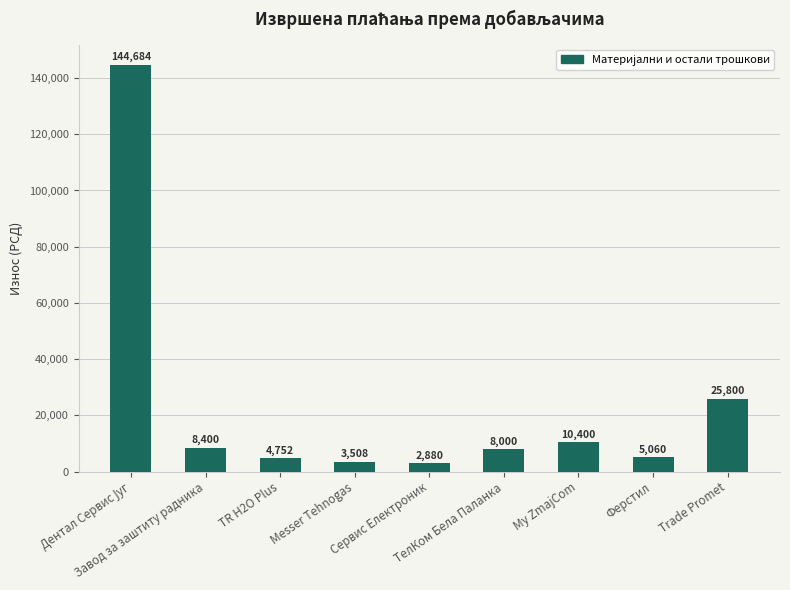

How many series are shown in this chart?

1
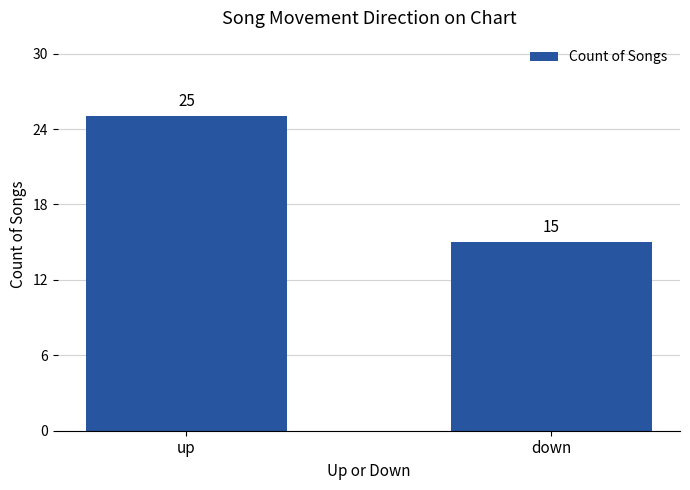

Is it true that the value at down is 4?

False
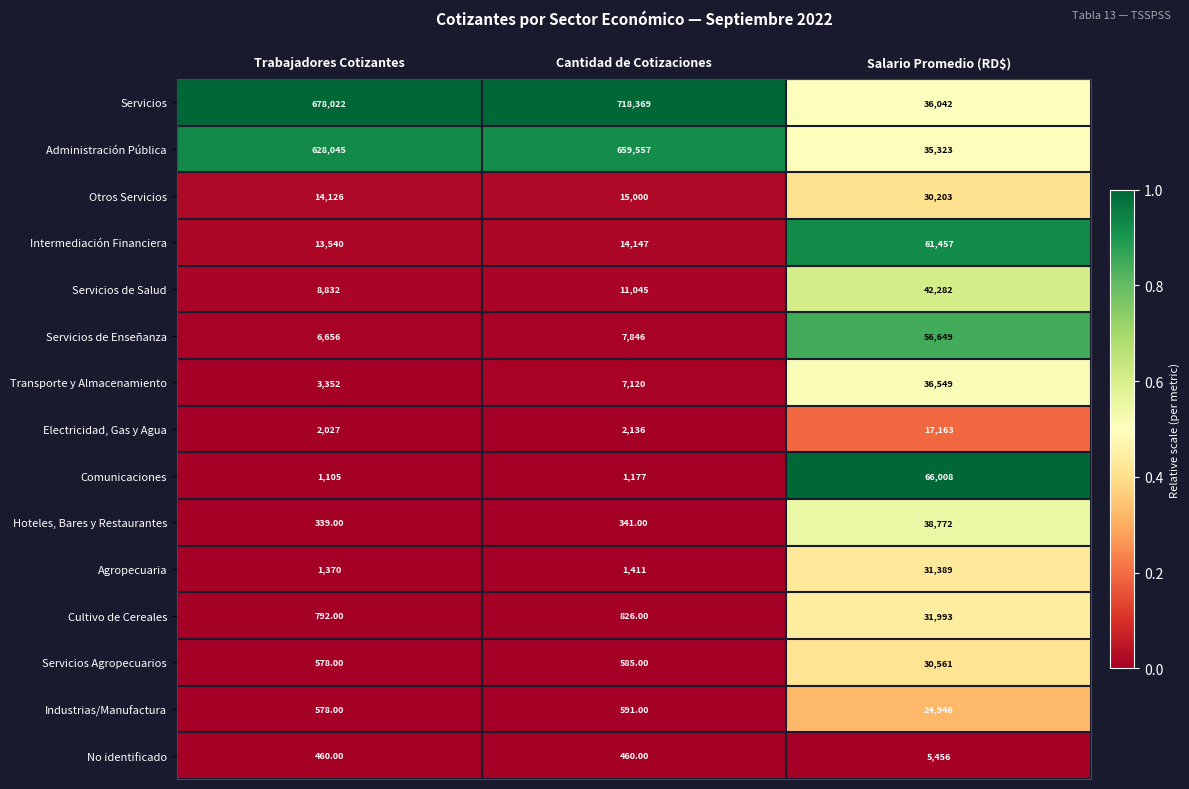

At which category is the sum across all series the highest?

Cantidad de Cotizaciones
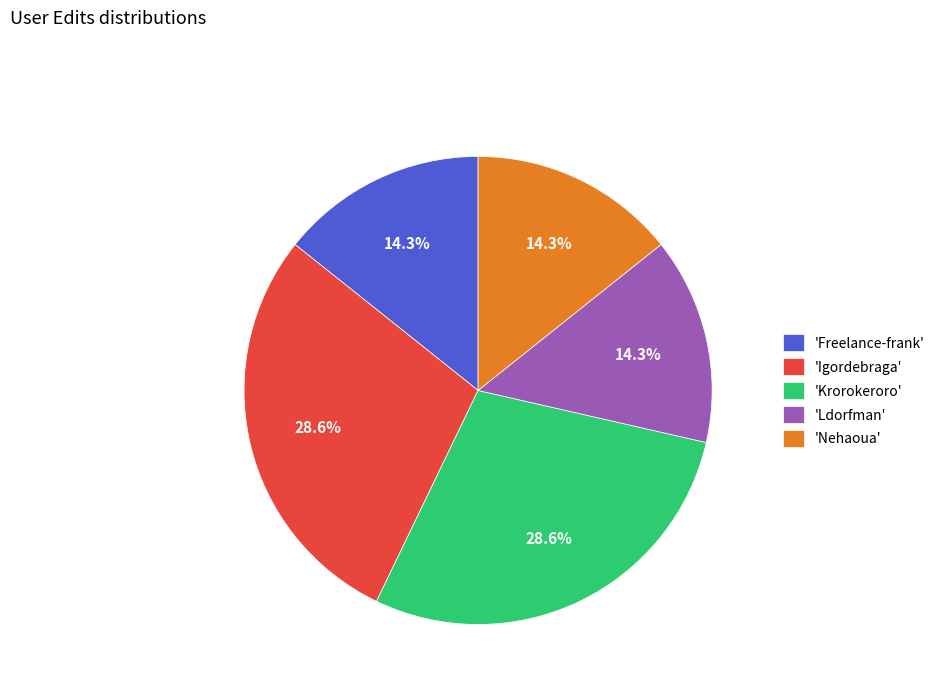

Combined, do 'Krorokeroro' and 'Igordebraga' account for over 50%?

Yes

+++

▶ _WHAT YOU NEED TO DO_: How many lines in the rows above contain the string "series", matching case exactly? Reply with the number alone.

▶ _RESPONSE BELOW_: 2